I brought myself back to the present with a lurch; Hrype was speaking to
me. ‘You wish to know about Alain de Villequier, Lassair?’ he asked.
‘Yes.’
‘Listen, then, and I will tell you what I know.’ He stretched out his long legs, crossing them at the ankle, and fixed me with his silvery eyes. ‘He is a man who moves close to the king’s intimate circle. He is not within it, but his own circle touches it.’ He leaned forward and drew a diagram in the dusty ground: a small circle surrounded by five other, larger circles, the edges of which touched against the small one. ‘This is King William, with his personal elite,’ he said, pointing to the inner circle. ‘These are the groups of his close associates –’ he indicated the five larger circles – ‘in each of which there is a leading figure who reports directly to one of the elite. Alain de Villequier, who comes from a powerful and prominent Norman family, is in one such group. The king’s trust in him is sufficient that he has appointed him justiciar for our area and has provided him with a small but handsome manor house, Alderhall, where Sir Alain will live while he is with us.’

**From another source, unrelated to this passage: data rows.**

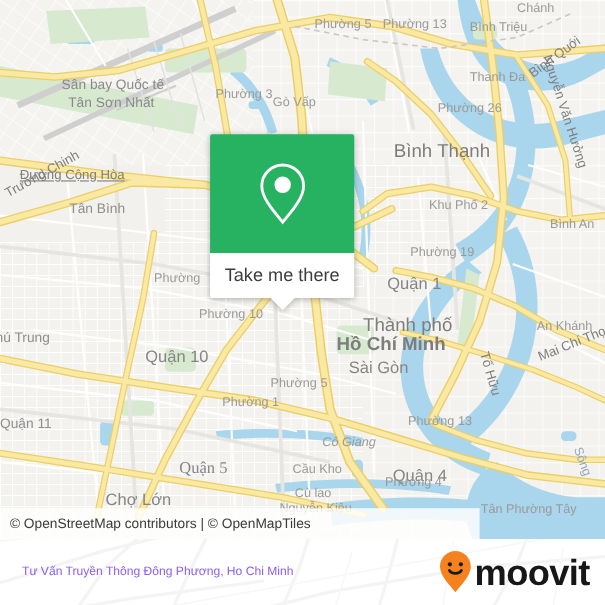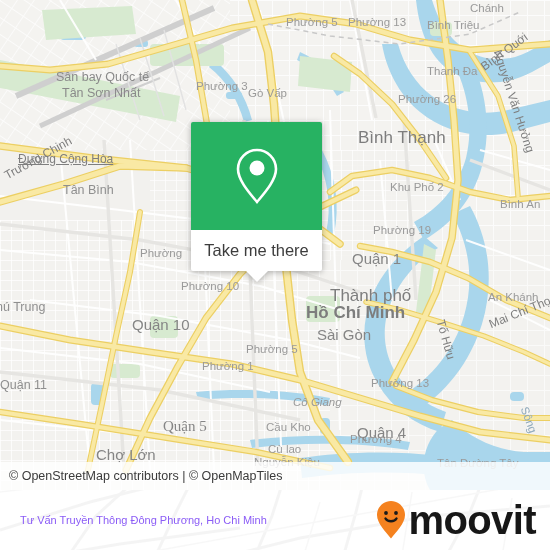"Tân Đường Tây" div.map-label { text: Đường -> Phường }
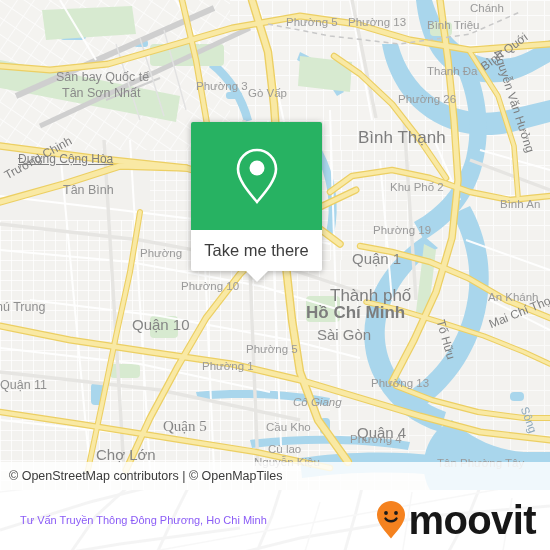"© OpenStreetMap contributors | ©" .attribution-bar { width: 550px -> 436px }
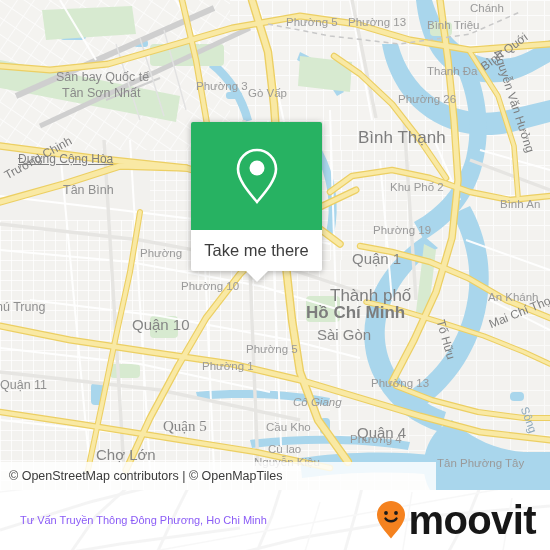"moovit" .brand-name { font-size: 40px -> 33px }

‘Edild explained what “justiciar” means,’ I said.
‘Good, then I shall not repeat her. This business of the dead girl in Cordeilla’s grave will be a test for him. The king will be kept informed as to how he handles the enquiry.’ I felt a shiver of sympathy for Alain de Villequier; such a challenge, with the spectre of King William looking over my shoulder, would have terrified me into petrifaction.
‘Sir Alain has much to gain if he is efficient and brings this matter to a swift conclusion,’ Hrype went on, ‘for as well as the king, there is a future mother-in-law to impress.’
‘Sir Alain is to be wed?’ I asked.
‘He is. The young lady’s father was long a bedridden invalid, and died some years ago, but it has always been her mother whose opinion really counts, for it is she who holds the strings of the purse.’ He paused. ‘The mother is a very wealthy woman.’
He frowned, apparently gathering his thoughts, and neither Edild nor I interrupted. ‘Alma de Caudebec, the young lady’s grandmother, married a great Norman baron, Bastien de St Claire. He was awarded a grand estate in the Thetford Forest, close to the place where in ages past the ancestors mined for flint. Alma bore her baron a single child – a daughter, Claritia – who wed Gaspard de Seés, the younger son of another, much less prominent, Norman family; their earthly comfort was dramatically heightened by the add-ition of her wealth, but they remain socially insignificant. Claritia and her husband had two children, both girls. Our Sir Alain’s family have much need of money, and I would guess that it was made plain to him from boyhood that he must marry wealth. A match was arranged between him and Claritia’s elder daughter, Geneviève, and negotiations were well advanced when the girl fell into a fainting fit from which she has never fully recovered.’